Dos governos aos conselhos de administração, passando por prestigiantes cerimónias que premeiam o talento, as mulheres continuam a ser excluídas das posições de topo. As líderes e figuras públicas enfrentam assédio, ameaças e abusos, tanto na internet como na vida real. A disparidade salarial entre os homens e as mulheres é apenas um sintoma da diferença de poder entre géneros.

Até os dados, supostamente imparciais, que servem para fundamentar a tomada de decisões em questões tão diversas como o planeamento urbano ou o teste de medicamentos, baseiam-se frequentemente nos homens. Os homens são tidos como a regra, enquanto as mulheres são a exceção.

As mulheres e raparigas têm também de enfrentar séculos de misoginia e de impedimentos às suas realizações. São ridicularizadas, acusadas de serem histéricas ou hormonais, frequentemente julgadas pela sua aparência, sujeitas a infinitos mitos e tabus sobre as funções naturais dos seus corpos. Todos os dias são confrontadas com sexismo, condescendência masculina e acusações de vitimização.

Esta realidade afeta-nos profundamente e constitui um obstáculo para solucionar muitos dos desafios e ameaças que enfrentamos.

Vejamos o exemplo da desigualdade.

As mulheres ganham 77 cêntimos por cada dólar auferido pelos homens. De acordo com o mais recente estudo do Fórum Económico Mundial, serão necessários 257 anos para eliminar este fosso.

Para além disso, as mulheres e as raparigas executam, todos os dias, cerca de 12 mil milhões de horas de trabalho não remunerado, que simplesmente não é tido em conta na tomada de decisões económicas.
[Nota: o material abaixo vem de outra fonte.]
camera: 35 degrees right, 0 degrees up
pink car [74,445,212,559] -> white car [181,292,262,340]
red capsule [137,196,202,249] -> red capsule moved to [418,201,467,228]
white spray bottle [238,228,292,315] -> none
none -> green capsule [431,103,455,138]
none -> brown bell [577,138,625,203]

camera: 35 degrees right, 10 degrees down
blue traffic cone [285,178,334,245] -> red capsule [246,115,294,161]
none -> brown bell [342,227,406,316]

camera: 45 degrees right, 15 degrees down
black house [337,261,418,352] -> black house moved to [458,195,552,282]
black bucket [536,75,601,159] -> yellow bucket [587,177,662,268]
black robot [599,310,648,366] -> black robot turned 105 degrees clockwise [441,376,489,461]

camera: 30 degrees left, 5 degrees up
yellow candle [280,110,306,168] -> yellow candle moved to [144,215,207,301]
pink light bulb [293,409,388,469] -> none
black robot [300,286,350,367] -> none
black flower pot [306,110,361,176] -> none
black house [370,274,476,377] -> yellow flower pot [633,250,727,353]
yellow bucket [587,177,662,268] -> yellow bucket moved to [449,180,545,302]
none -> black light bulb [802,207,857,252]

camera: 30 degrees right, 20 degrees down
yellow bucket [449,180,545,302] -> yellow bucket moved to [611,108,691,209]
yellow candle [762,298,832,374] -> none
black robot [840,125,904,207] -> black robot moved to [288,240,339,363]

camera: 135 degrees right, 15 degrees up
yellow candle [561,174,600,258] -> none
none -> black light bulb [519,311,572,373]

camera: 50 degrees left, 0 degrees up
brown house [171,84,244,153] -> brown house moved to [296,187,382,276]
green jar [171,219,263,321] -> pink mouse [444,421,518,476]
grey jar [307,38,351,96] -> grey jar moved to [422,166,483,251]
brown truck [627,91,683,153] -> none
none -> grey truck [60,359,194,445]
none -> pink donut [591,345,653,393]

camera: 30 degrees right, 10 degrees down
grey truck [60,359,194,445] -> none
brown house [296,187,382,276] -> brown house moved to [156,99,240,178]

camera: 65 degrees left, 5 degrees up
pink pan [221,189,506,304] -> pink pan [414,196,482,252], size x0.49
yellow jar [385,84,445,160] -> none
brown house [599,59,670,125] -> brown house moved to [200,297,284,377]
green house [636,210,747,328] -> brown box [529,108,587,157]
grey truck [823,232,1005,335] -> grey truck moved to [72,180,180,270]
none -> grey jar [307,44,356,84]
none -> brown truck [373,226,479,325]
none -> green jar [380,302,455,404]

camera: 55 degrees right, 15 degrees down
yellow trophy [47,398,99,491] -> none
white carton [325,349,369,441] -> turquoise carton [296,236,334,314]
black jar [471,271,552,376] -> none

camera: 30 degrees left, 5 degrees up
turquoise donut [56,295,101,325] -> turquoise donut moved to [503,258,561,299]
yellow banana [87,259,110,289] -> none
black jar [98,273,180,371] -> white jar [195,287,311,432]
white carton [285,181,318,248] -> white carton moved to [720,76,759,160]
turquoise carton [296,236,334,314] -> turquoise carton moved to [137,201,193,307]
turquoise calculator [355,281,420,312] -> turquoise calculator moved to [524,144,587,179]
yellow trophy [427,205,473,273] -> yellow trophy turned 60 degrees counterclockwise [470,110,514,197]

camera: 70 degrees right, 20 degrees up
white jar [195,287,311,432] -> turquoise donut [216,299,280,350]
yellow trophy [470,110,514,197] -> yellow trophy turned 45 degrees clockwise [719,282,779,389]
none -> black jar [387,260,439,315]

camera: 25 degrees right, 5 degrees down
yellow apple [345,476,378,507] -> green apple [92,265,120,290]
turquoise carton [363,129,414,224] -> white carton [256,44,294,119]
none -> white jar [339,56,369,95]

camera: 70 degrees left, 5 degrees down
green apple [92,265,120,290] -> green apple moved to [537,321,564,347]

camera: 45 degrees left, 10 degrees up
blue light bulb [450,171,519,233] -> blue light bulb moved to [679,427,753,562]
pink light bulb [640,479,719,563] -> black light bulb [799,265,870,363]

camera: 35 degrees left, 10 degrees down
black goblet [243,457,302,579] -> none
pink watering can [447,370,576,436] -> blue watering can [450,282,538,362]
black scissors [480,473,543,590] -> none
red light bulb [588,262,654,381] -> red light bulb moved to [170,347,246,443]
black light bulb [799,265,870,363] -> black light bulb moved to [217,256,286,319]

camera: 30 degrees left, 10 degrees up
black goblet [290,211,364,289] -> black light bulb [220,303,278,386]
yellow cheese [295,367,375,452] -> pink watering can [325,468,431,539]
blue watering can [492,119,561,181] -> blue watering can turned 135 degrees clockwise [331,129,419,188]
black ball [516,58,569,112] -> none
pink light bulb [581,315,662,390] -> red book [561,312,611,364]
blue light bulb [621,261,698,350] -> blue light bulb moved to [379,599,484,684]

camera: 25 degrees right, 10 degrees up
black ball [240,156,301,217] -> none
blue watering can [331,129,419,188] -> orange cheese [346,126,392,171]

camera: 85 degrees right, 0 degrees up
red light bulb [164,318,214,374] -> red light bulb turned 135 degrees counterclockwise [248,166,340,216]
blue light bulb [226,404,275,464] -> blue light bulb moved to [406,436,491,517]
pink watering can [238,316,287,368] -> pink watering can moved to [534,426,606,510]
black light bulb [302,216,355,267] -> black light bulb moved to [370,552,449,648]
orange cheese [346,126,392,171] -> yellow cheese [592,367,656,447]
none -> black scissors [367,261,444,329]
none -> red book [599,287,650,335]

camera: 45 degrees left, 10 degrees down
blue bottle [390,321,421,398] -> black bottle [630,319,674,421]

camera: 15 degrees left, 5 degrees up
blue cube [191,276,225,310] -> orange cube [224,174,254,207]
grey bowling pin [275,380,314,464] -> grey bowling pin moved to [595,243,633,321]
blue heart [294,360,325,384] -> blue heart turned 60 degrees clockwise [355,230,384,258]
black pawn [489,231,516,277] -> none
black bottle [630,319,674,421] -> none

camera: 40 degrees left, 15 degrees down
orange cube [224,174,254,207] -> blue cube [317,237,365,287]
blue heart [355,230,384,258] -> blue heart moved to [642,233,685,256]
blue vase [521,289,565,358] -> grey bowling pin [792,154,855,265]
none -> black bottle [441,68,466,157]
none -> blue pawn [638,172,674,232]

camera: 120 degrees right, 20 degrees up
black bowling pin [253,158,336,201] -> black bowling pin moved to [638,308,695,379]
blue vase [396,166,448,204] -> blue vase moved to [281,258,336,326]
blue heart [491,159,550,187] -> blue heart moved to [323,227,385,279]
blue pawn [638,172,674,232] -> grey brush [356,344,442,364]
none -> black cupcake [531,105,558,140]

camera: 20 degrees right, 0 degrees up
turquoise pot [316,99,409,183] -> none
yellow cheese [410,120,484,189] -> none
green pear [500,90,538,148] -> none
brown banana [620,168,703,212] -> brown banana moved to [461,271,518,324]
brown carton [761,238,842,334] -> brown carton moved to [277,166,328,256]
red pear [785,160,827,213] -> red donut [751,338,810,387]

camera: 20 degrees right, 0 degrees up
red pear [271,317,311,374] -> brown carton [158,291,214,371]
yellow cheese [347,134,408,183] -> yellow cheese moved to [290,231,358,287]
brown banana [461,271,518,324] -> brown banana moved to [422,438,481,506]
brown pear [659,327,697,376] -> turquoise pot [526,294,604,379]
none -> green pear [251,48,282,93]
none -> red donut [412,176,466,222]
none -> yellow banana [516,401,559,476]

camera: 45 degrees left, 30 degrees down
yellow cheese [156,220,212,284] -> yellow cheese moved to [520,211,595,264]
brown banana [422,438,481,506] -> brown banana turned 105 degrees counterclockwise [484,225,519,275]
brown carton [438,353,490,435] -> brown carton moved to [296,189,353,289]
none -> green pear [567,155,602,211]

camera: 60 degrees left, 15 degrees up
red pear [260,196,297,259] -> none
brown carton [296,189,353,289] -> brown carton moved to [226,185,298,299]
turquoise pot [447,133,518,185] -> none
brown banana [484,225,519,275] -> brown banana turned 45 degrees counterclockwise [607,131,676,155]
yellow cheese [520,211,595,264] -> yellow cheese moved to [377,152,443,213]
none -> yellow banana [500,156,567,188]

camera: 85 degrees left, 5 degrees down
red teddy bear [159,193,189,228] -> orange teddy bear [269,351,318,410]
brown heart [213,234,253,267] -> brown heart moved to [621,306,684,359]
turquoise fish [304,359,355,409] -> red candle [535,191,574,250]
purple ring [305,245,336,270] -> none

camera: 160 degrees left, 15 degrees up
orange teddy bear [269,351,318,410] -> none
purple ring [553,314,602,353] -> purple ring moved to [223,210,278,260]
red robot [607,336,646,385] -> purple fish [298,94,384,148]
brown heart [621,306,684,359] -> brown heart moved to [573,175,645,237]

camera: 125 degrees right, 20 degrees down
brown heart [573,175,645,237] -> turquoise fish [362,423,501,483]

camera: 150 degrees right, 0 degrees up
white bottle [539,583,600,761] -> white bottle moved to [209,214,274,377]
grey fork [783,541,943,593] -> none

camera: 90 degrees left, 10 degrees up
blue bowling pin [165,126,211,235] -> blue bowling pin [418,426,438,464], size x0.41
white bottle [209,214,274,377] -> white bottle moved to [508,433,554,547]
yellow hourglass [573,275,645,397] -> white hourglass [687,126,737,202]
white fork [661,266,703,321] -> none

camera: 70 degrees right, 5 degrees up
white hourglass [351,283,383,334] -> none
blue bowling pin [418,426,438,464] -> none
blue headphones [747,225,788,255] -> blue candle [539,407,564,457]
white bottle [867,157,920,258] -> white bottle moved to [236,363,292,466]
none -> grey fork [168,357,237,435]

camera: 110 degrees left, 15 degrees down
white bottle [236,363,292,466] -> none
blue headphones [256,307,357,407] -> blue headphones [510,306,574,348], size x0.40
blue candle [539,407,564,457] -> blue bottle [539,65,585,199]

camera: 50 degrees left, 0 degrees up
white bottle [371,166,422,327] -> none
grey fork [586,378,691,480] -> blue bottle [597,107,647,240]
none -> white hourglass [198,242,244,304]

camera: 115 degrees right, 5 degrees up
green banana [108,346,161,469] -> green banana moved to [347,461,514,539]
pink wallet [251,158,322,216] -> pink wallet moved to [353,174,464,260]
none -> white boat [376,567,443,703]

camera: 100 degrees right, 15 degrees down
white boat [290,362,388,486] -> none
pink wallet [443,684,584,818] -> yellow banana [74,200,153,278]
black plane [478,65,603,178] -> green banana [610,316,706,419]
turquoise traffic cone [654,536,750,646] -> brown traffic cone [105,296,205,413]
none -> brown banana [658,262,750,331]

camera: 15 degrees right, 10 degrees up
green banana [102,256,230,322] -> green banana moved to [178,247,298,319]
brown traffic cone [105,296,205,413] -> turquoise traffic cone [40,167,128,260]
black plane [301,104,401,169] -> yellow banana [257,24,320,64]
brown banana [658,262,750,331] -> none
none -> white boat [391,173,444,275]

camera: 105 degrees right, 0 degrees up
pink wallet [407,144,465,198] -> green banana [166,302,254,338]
Se queremos alcançar uma globalização justa, que funcione para todos, é necessário basear as nossas políticas em estatísticas que tenham em consideração o contributo real das mulheres.

A tecnologia digital é outro exemplo. A falta de equilíbrio entre géneros nas universidades, nas startups e nos “Silicon Valleys” do nosso mundo é profundamente preocupante. Estes centros tecnológicos estão a moldar as sociedades e as economias do futuro. Não podemos permitir que entrincheirem e acentuem o domínio masculino.

Vejamos também as guerras que estão a devastar o nosso mundo. É possível estabelecer uma ligação direta entre a violência contra as mulheres, a opressão civil e os conflitos. O modo como uma sociedade trata a metade feminina da sua população é um indicador significativo de como tratará outras pessoas.

Mesmo em sociedades pacíficas, muitas mulheres estão em perigo de morte dentro das suas próprias casas.

Existe até desigualdade de género na nossa resposta à crise climática. As iniciativas para reduzir e reciclar são predominantemente direcionadas às mulheres, enquanto os homens são mais propensos a confiar em soluções tecnológicas que ainda não foram testadas. As mulheres economistas e deputadas têm mais propensão do que os homens a apoiar políticas pró-ambientais.

Por último, a representação política é a prova mais clara da diferença de poder entre os sexos. As mulheres são superadas em número, numa média de 3 para 1, nos parlamentos de todo o mundo, mas a sua presença está fortemente correlacionada com a inovação e o investimento em saúde e em educação. Não é por acaso que os governos que estão a redefinir o seu sucesso económico, com a inclusão do bem-estar e da sustentabilidade, são liderados por mulheres.

Por isso, uma das minhas primeiras prioridades nas Nações Unidas foi a de trazer mais mulheres para a nossa liderança. Já alcançámos a paridade de género ao nível mais sénior, dois anos antes do previsto, e temos um plano para alcançar a paridade em todos os níveis da organização nos próximos anos.

O nosso mundo passa por dificuldades e a igualdade de género é uma parte essencial da resposta. Os problemas criados pelo homem têm soluções impulsionadas por humanos. A igualdade de género é um meio de redefinir e transformar o poder que trará benefícios para todos.

O século XXI deve ser o século da igualdade das mulheres nas negociações de paz, nas negociações comerciais, nos conselhos de administração, nas salas de aula, no G20 e nas Nações Unidas.

É hora de parar de tentar mudar as mulheres e começar a mudar os sistemas que as impedem de alcançar o seu potencial.